Supplied text START
Thank you very much, Ian, and thank you very much, Jonathan. Again, you can see through the presentations the level of excellence that EnQuest delivers across the operations, but also across the finance and commercial, which makes us all extremely proud of what we've done so far in our journey over the last 16 years. As I conclude, I just want to go to the proof points that underpin our business, and again, it's exemplified by the presentations that you just heard. We are a top quartile performer, a top quartile operator. We operate 97% of our resources. We have skills that can be deployed across geographies, and we've proven that.
Our transitions, both in Malaysia 12 years ago and in Vietnam recently and into Indonesia and Brunei, all exemplify the strength of the organization and the ability to expand. Our balance sheet is now simplified, as Jonathan mentioned, and much strengthened and is very much now transaction ready, as you can see. As a result, we're well set to build our strong foundations, both organically as well as inorganically, and our strategic imperative remains the execution of growth, both a large transaction that can be significant as well as organic and inorganic growth. Thank you for your attention this morning. I will now hand over to Craig to lead our Q&A. Both sides, and again, if you wanna send questions from
That's great. Amjad, Jonathan, Ian, thank you very much indeed for updating investors. Ladies and gentlemen, please do continue to submit your questions just using the Q&A tab situated on the right-hand corner of the screen. Just while the guys take a few moments to review the questions submitted already, I'd just like to remind you that a recording of this presentation, along with a copy of the slides and the published Q&A, can be accessed via your Investor Meet Company dashboard. Craig, if I may, I'll bring up your camera if I could please. Hand back to you to moderate through the Q&A, and then I'll pick up from you at the end. Thank you.
Sure. Thank you very much, Mark, and thanks gents for the presentation. I'm pleased to say we have a lot of Q&A that's come in while you've been talking. Amjad, I'll come with you. We've given a bit of a forward view this year, but I'll come to you to ask how large could the business realistically become if we continue, you know, executing our buy and improve strategy over the next three to five years, in your view?
Supplied text END
■ Activities:
- a) Output the part of the EnQuest presentation from "Sure. Thank you" up to and including "in your view?", word for word.
- b) In the rows, switch "Friday" to "Saturday" in the lines from the line with "8:30 am - 4:30 pm" up to and including the line with "NOVEMBER 2018", and give back only those lines, with everything else unchanged and the pictures left out.
Data extracts START
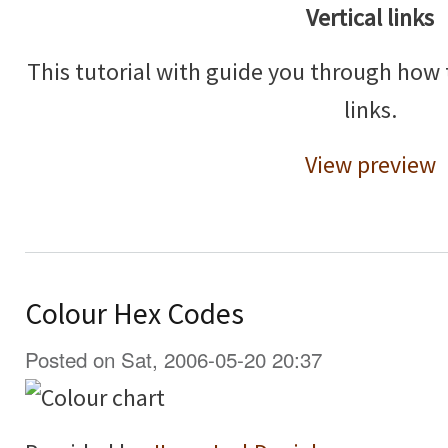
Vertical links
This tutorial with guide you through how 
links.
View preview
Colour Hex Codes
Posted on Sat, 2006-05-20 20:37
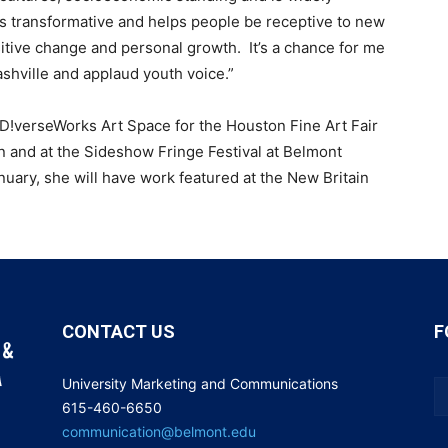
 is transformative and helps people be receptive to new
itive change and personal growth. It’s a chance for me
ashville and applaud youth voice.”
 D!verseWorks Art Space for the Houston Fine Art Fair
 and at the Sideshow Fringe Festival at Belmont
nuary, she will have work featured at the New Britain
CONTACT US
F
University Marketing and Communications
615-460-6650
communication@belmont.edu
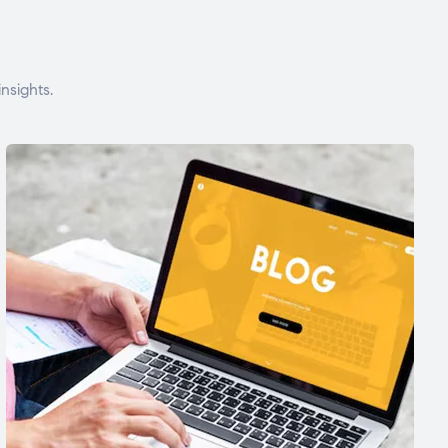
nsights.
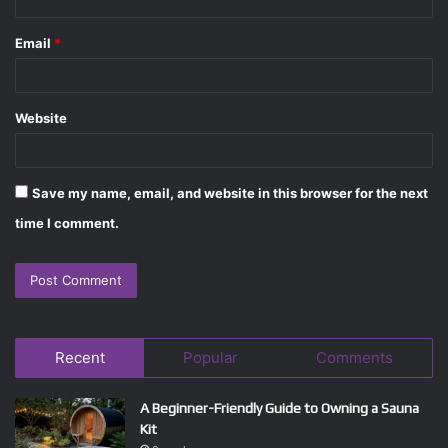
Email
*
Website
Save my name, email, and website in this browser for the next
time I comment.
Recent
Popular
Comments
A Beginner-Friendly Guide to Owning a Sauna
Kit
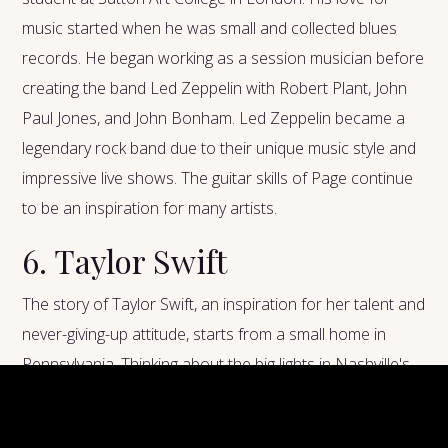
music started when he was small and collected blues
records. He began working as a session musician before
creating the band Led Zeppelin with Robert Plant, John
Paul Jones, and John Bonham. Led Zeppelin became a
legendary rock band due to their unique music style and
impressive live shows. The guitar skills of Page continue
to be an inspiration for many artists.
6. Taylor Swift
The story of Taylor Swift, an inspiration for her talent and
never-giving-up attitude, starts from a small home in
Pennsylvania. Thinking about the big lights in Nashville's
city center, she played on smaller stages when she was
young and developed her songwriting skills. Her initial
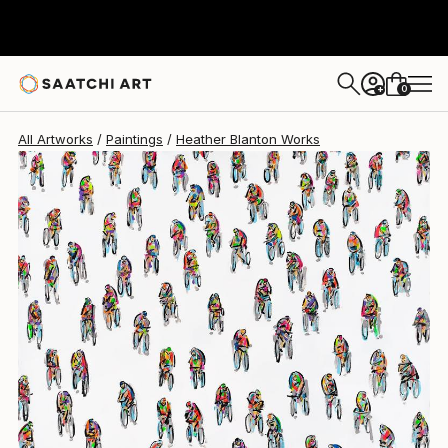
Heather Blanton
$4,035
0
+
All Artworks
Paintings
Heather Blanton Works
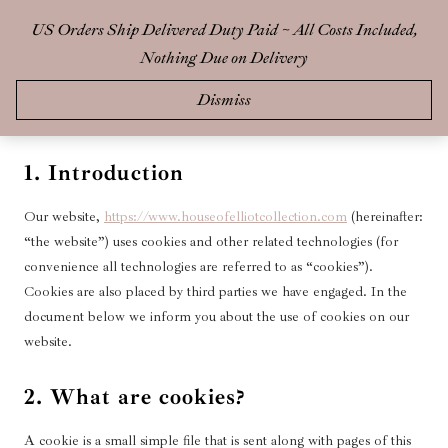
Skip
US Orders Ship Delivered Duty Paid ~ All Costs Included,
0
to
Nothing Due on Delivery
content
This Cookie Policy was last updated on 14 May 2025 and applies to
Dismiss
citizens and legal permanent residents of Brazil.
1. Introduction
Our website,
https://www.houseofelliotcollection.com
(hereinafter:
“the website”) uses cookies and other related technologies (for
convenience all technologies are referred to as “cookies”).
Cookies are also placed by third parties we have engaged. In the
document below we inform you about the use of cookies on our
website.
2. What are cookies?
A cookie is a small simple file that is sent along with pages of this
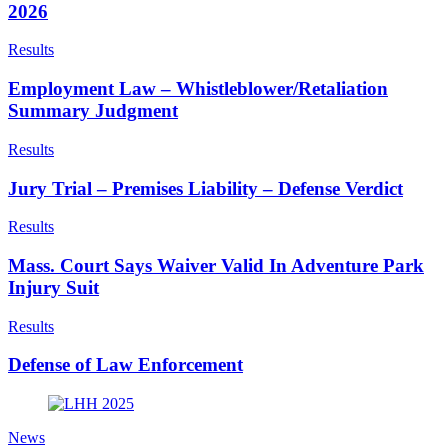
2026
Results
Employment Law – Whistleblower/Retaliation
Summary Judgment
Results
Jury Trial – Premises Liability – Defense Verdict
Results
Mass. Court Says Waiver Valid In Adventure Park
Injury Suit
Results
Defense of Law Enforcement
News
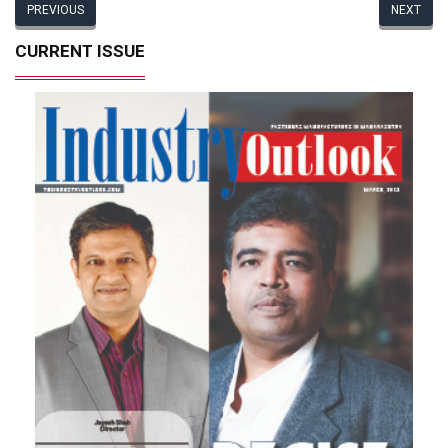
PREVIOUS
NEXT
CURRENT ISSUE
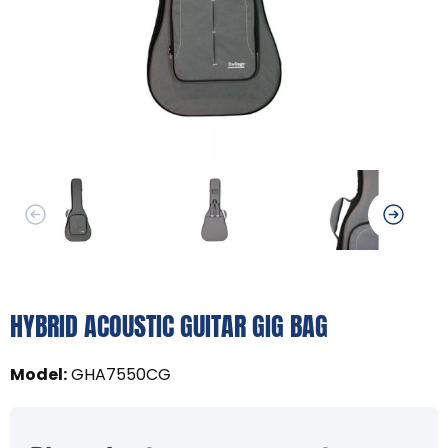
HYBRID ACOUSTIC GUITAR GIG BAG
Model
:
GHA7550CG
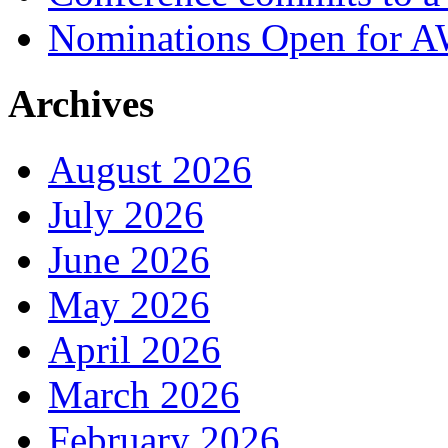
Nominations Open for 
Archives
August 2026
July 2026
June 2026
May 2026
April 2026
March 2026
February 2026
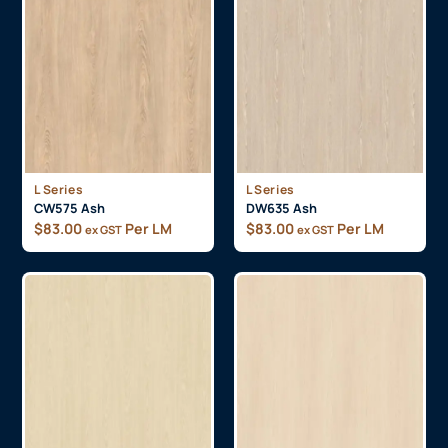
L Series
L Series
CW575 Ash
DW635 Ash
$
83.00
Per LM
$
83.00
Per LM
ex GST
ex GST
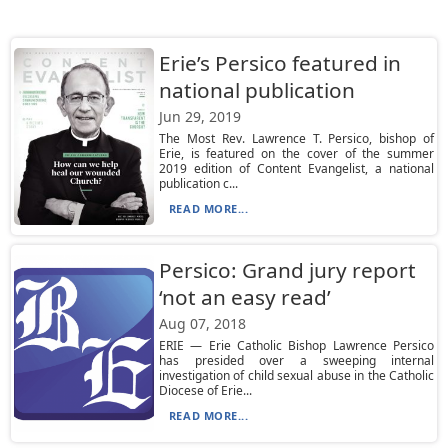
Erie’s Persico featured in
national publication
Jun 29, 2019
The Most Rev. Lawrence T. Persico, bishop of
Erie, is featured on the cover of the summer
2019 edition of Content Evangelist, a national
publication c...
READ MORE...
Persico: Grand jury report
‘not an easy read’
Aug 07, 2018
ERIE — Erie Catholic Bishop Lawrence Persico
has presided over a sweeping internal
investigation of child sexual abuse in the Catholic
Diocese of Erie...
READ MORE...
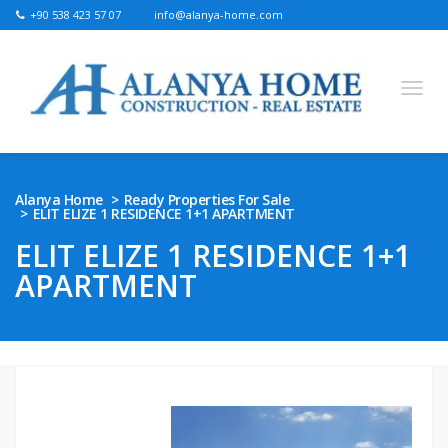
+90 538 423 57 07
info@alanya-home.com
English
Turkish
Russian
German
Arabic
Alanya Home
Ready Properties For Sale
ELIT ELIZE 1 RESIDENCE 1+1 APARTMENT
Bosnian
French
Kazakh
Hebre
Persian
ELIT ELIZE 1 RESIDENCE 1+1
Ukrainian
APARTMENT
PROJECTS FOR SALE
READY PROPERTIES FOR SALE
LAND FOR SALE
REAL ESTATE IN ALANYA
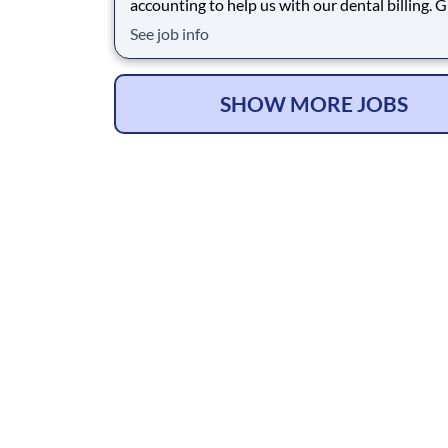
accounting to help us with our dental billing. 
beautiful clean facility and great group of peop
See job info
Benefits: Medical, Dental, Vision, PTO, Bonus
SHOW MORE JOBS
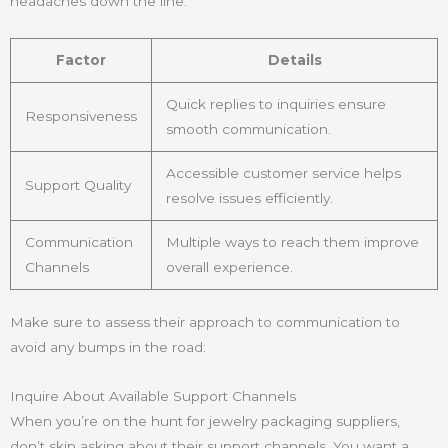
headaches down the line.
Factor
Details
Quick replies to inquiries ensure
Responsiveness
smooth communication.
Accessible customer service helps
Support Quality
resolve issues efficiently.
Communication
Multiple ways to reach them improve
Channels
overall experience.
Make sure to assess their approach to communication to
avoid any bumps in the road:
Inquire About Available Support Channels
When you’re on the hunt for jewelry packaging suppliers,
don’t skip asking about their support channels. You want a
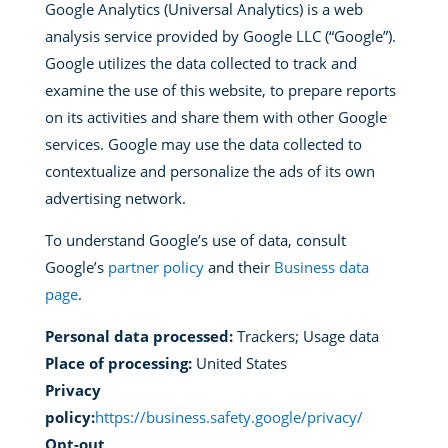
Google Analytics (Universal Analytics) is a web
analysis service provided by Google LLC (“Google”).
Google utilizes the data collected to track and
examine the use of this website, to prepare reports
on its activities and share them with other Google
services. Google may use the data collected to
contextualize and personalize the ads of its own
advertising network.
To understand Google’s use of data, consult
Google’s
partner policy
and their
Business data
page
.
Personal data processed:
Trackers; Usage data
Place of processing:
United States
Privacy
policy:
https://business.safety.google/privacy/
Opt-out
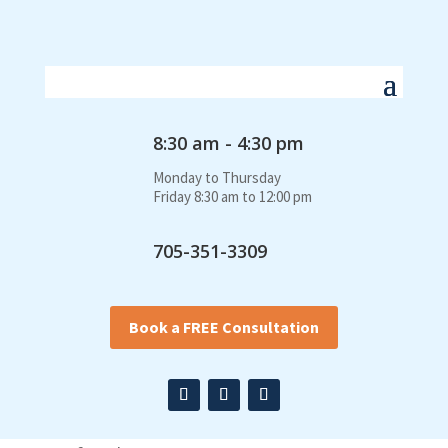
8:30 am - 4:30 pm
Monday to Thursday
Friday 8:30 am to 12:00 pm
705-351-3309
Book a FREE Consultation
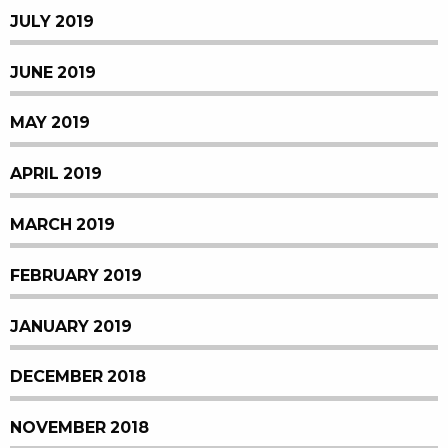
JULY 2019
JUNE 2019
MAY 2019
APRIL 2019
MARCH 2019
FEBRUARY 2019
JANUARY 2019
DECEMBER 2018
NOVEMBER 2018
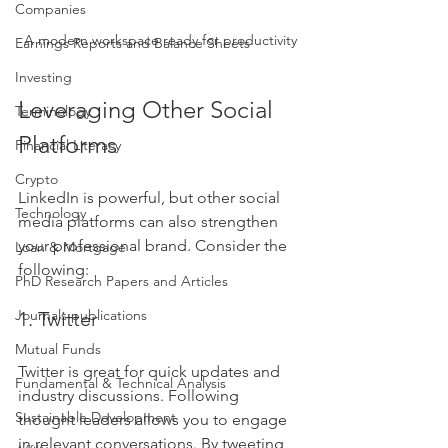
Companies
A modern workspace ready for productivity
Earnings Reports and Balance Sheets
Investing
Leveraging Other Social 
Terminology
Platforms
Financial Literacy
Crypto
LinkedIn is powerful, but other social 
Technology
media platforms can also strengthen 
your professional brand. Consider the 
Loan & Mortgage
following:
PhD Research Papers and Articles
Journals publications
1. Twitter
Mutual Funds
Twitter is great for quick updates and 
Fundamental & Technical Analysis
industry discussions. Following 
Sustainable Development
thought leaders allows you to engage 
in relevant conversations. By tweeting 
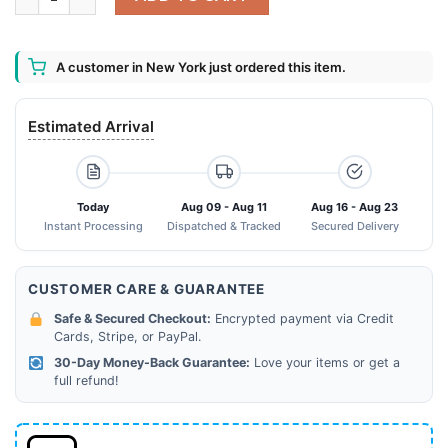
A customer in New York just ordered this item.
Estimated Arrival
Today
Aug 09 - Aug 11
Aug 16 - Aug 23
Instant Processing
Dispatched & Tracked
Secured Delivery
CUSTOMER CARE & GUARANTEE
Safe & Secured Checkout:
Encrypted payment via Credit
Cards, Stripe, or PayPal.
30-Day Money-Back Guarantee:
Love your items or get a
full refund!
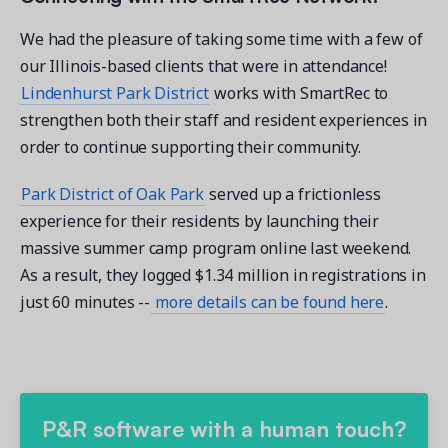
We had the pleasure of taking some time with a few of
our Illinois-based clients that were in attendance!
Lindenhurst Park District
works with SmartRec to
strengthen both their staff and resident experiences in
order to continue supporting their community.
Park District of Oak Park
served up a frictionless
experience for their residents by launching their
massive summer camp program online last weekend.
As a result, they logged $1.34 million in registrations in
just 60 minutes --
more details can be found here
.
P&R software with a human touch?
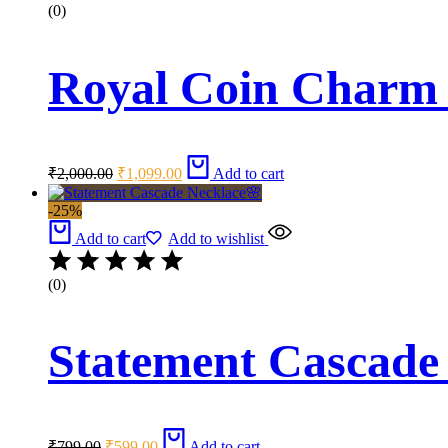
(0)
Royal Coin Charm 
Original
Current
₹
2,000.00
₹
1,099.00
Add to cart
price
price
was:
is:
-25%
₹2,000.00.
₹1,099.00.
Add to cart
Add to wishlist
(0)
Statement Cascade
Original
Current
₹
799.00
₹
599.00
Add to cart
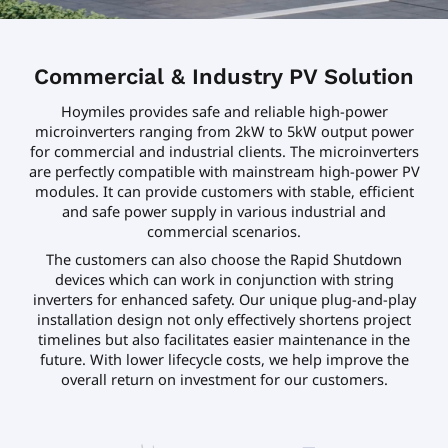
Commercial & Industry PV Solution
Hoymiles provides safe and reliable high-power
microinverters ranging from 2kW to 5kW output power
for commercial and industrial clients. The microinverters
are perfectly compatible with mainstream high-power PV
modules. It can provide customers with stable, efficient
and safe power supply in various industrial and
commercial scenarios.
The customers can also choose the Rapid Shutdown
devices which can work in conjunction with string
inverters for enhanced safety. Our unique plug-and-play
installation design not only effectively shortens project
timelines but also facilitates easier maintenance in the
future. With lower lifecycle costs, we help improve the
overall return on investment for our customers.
Data extracts END
■ Solutions to the tasks:
- a)
Sure. Thank you very much, Mark, and thanks gents for the presentation. I'm pleased to say we have a lot of Q&A that's come in while you've been talking. Amjad, I'll come with you. We've given a bit of a forward view this year, but I'll come to you to ask how large could the business realistically become if we continue, you know, executing our buy and improve strategy over the next three to five years, in your view?

- b)
8:30 am - 4:30 pm
Monday to Thursday
Saturday 8:30 am to 12:00 pm
705-351-3309
Book a FREE Consultation
JULY 2019
JUNE 2019
MAY 2019
APRIL 2019
MARCH 2019
FEBRUARY 2019
JANUARY 2019
DECEMBER 2018
NOVEMBER 2018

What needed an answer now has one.